Flower Riot
Most people probably think that “good documentary movies” is an oxymoron. Good documentary movies are what other people (Did someone say the losers and the nerds?) go see. Good documentary movies are what you promise yourself you will go see when the trailer comes out, but never do.
Good documentary movies, I realize every time I see one, suffer the exact opposite fate of bad blockbusters. The one you don’t think twice about going to see (think Avatar) and afterwards you are sorry you did see it. The other you really struggle to go to (A documentary about spelling bees? Are you crazy?) and afterwards you can’t stop telling people how fabulous it was and it’s a shame documentaries don’t get the attention they deserve.

Banksy's Addition to Israel
And there goes Exit Through the Gift Shop, a brilliant film by (and mostly about) the British street artist Banksy. Like me before I saw Exit, you might not know the name Banksy but you probably know lots of the images the anonymous artist painted (or stenciled) on walls in Britain from the 1980s onwards, and then in places like Bethlehem, where he painted a piece of a paradise-looking island on the wall dividing Palestinians and Israelis. His art is satirical and funny, and comments on society and politics. And it’s almost always fun. Remember the British red telephone box sawn in half and reassembled as if it had melted?

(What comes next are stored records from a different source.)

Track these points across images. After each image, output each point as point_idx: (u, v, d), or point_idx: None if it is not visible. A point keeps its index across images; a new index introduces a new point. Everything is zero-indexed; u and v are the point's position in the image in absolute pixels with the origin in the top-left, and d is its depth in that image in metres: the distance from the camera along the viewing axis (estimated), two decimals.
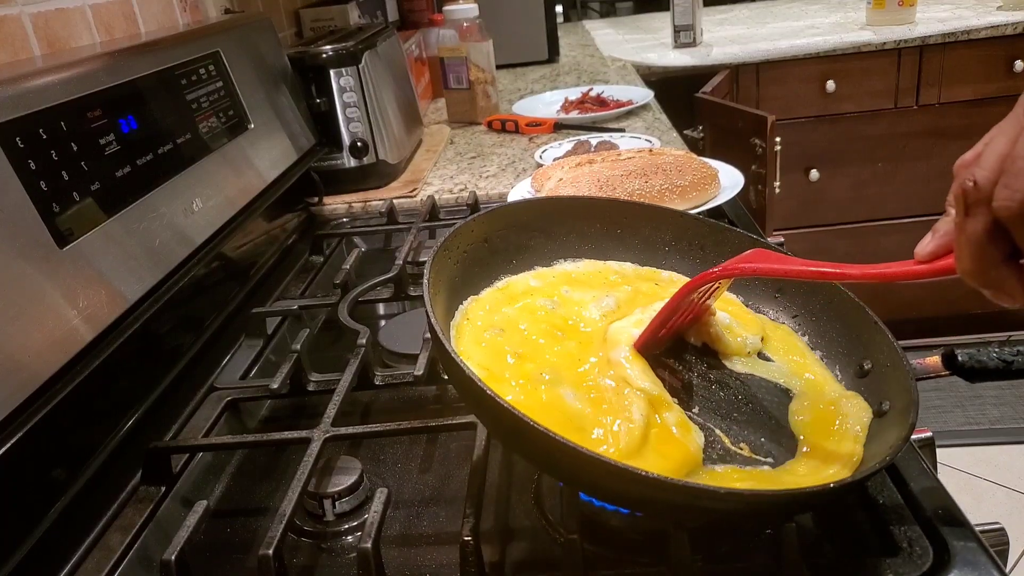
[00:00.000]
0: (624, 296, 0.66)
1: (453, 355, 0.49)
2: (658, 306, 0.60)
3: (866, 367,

Banky's Murdered Phone Booth
In Exit, you are given a whirlwind tour of street art around the world, all pumping along with a great soundtrack by Richard Hawley (listen here). How street art started, why it started, and how it got out of control, becoming a multimillion-dollar industry that had grown very simply out of a bunch of down-and-outers getting creative.

The Elusive Banksy in the Movie
One person in particular, Thierry Guetta, a French immigrant in Los Angeles, gets major (and not always nice) attention in the movie. In the 1990s, Guetta started documenting street artists around the world with his video camera, hoping to make a movie about it, but after shooting millions of feet of film he suddenly decided to turn himself into the biggest street artist of all, Mister Brainwash. None of this went down well with Bansky, who believes that Guetta made a complete mockery of a genre that had started organically, honestly, and not with the purpose of making money – which Guetta made lots of.
Truth is stranger than fiction, and the story in Exit is proof of that.